REQUIRED ACTION → Only lines that contain the string "OSIGURANJA" should be returned from the material below.

EXTRACTED INFORMATION →
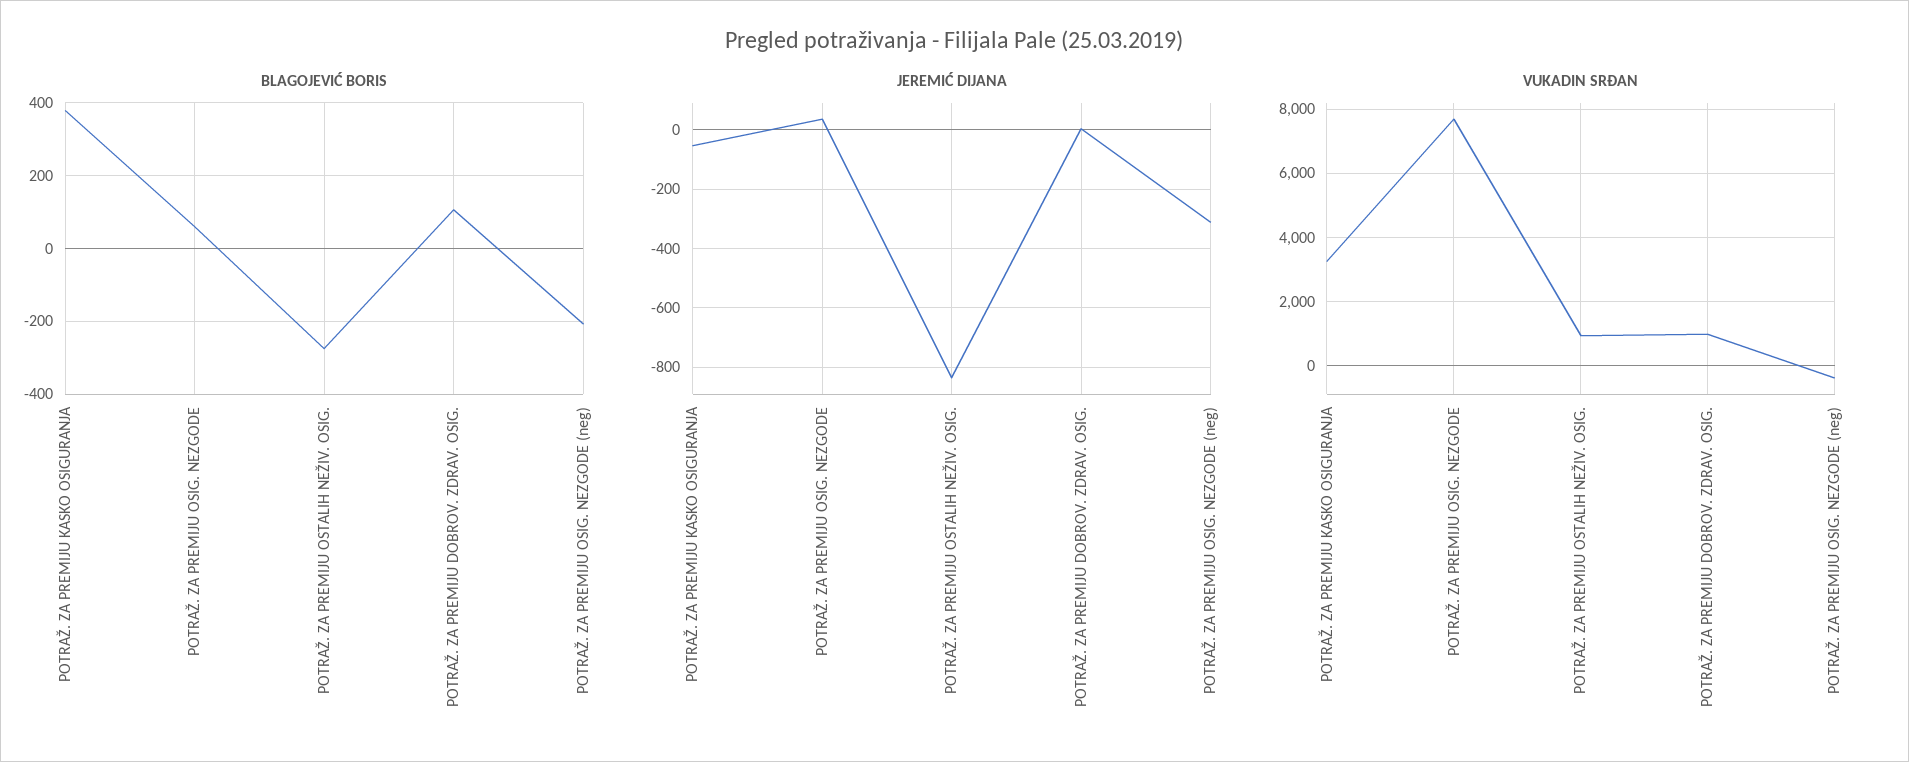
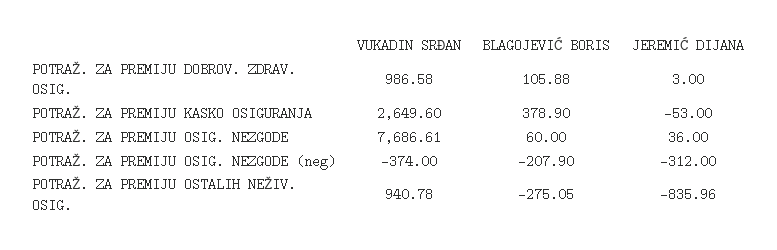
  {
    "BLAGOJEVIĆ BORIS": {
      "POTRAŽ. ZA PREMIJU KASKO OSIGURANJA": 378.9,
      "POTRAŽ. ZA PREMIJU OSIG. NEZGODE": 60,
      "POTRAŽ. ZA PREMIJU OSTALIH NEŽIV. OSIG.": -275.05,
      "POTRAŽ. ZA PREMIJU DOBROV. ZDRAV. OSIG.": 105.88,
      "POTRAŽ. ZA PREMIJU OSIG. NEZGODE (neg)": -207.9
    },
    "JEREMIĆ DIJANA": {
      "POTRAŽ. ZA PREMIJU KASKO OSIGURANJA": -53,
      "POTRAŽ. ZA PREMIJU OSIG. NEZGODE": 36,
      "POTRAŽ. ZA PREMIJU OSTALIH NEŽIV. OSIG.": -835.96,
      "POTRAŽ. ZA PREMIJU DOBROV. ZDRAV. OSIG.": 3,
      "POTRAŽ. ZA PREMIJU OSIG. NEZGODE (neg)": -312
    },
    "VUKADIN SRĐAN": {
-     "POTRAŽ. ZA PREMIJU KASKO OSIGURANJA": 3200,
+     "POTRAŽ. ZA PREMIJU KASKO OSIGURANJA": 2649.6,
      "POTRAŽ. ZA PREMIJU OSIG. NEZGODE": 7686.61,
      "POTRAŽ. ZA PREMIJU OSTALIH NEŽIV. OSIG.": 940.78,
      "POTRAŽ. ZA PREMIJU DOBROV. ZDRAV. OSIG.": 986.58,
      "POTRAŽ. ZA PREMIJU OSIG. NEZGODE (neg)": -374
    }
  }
==
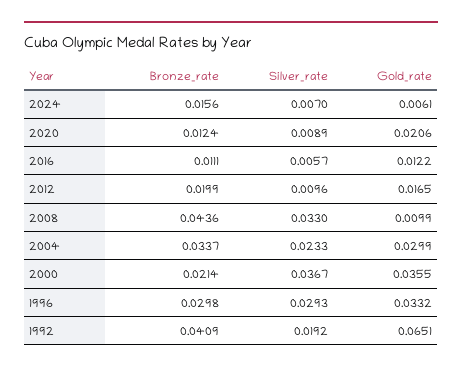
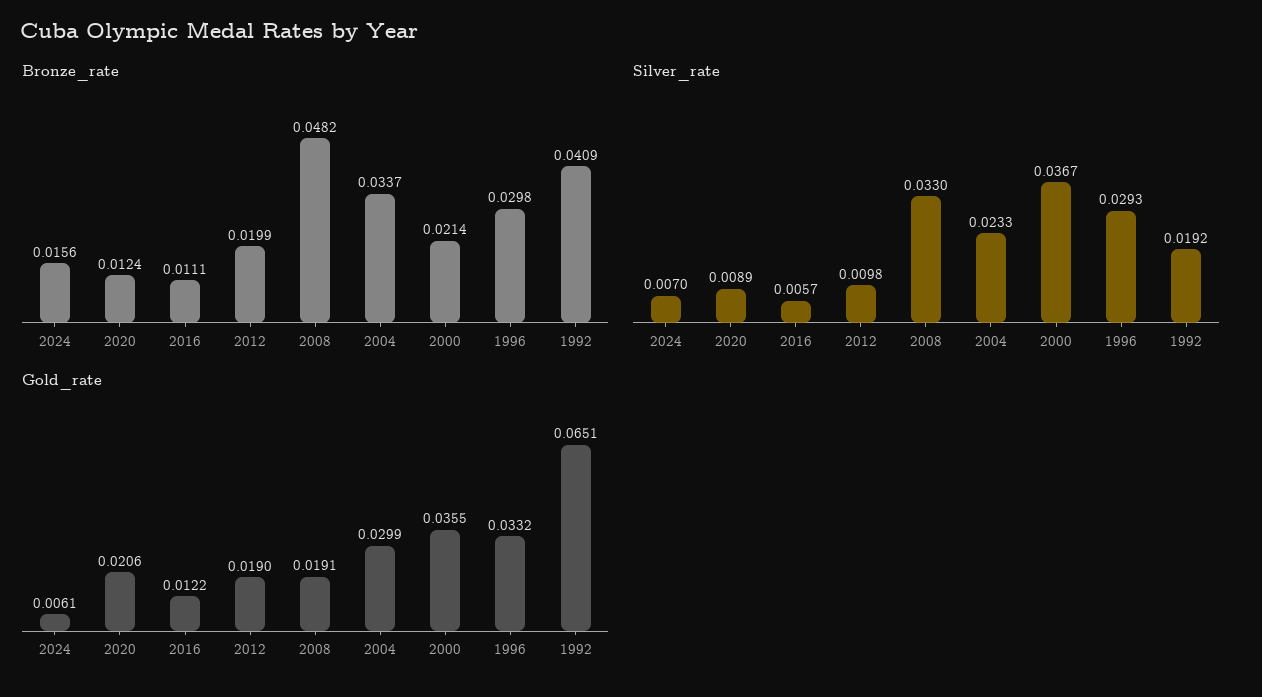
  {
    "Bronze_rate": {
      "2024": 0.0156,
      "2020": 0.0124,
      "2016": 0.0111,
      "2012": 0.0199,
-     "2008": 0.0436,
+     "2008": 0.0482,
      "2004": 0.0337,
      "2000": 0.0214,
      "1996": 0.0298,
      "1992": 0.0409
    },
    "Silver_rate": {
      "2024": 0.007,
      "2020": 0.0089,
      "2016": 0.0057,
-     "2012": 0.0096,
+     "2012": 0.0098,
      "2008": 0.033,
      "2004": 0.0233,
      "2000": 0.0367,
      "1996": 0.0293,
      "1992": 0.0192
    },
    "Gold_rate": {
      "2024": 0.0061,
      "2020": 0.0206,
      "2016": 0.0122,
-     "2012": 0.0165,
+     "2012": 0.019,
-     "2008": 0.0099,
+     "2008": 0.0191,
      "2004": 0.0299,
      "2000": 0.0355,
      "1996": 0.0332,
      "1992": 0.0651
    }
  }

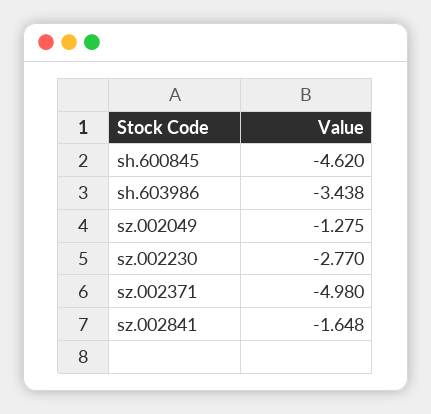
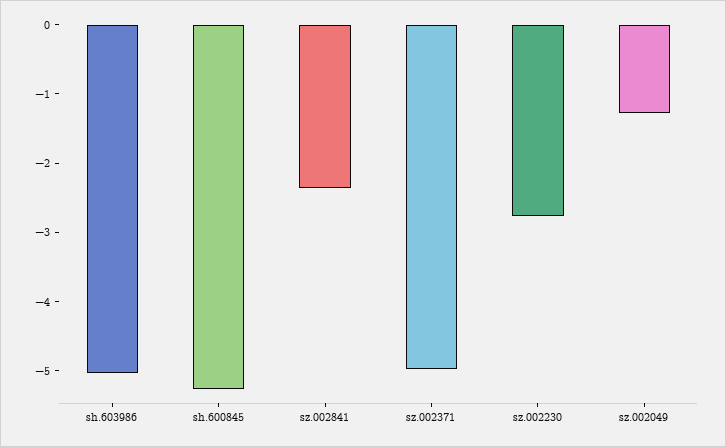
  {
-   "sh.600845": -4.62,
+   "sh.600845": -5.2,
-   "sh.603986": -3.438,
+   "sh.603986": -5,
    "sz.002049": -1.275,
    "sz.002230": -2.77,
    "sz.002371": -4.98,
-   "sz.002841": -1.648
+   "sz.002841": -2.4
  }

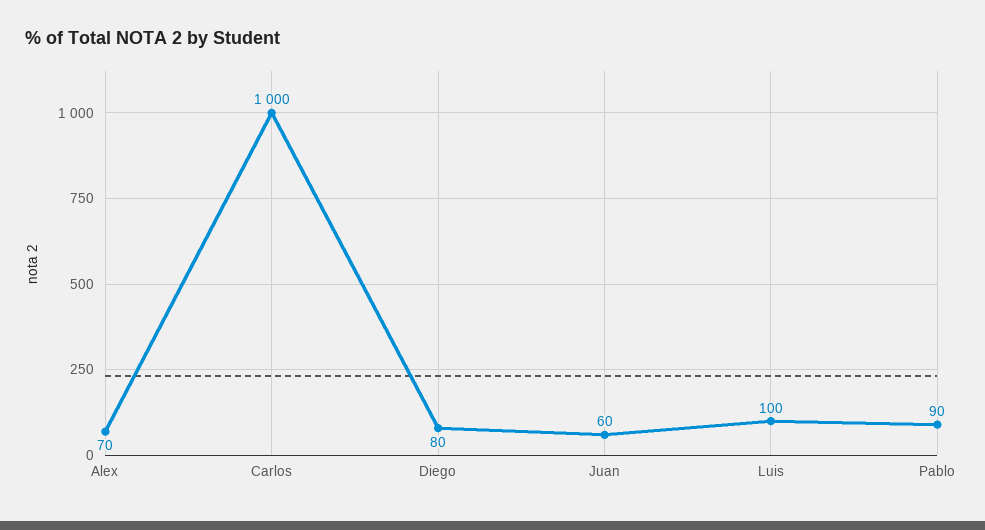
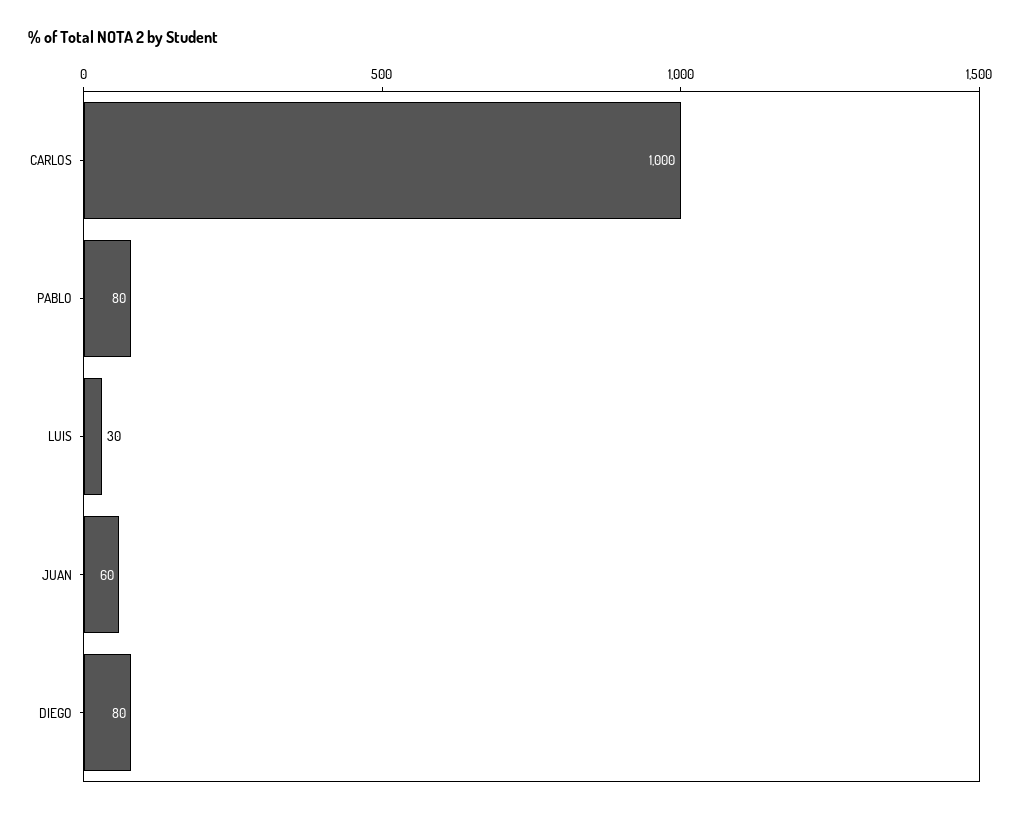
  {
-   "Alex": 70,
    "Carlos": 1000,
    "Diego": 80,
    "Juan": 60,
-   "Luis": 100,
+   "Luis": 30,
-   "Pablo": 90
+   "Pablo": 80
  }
--
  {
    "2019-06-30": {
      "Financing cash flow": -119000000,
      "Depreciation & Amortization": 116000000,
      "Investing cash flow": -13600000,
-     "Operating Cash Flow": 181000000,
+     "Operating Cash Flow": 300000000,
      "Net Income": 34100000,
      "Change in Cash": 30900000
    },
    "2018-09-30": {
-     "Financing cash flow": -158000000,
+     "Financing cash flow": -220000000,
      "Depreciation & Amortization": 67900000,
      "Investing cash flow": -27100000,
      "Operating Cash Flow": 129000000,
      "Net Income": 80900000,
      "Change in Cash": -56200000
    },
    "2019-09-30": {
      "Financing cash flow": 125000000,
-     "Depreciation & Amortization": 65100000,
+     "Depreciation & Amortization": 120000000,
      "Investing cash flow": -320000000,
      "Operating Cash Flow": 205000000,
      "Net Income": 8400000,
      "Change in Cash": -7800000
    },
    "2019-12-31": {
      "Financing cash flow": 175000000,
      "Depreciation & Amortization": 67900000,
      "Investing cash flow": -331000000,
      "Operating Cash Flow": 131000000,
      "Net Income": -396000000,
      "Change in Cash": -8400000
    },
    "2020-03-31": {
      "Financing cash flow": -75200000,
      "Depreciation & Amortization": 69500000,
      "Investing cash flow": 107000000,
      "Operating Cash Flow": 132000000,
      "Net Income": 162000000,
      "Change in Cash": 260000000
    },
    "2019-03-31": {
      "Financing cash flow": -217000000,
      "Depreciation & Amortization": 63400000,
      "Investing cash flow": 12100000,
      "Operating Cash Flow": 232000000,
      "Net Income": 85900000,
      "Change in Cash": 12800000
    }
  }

ANSWER BOX →
      "POTRAŽ. ZA PREMIJU KASKO OSIGURANJA": 378.9,
      "POTRAŽ. ZA PREMIJU KASKO OSIGURANJA": -53,
-     "POTRAŽ. ZA PREMIJU KASKO OSIGURANJA": 3200,
+     "POTRAŽ. ZA PREMIJU KASKO OSIGURANJA": 2649.6,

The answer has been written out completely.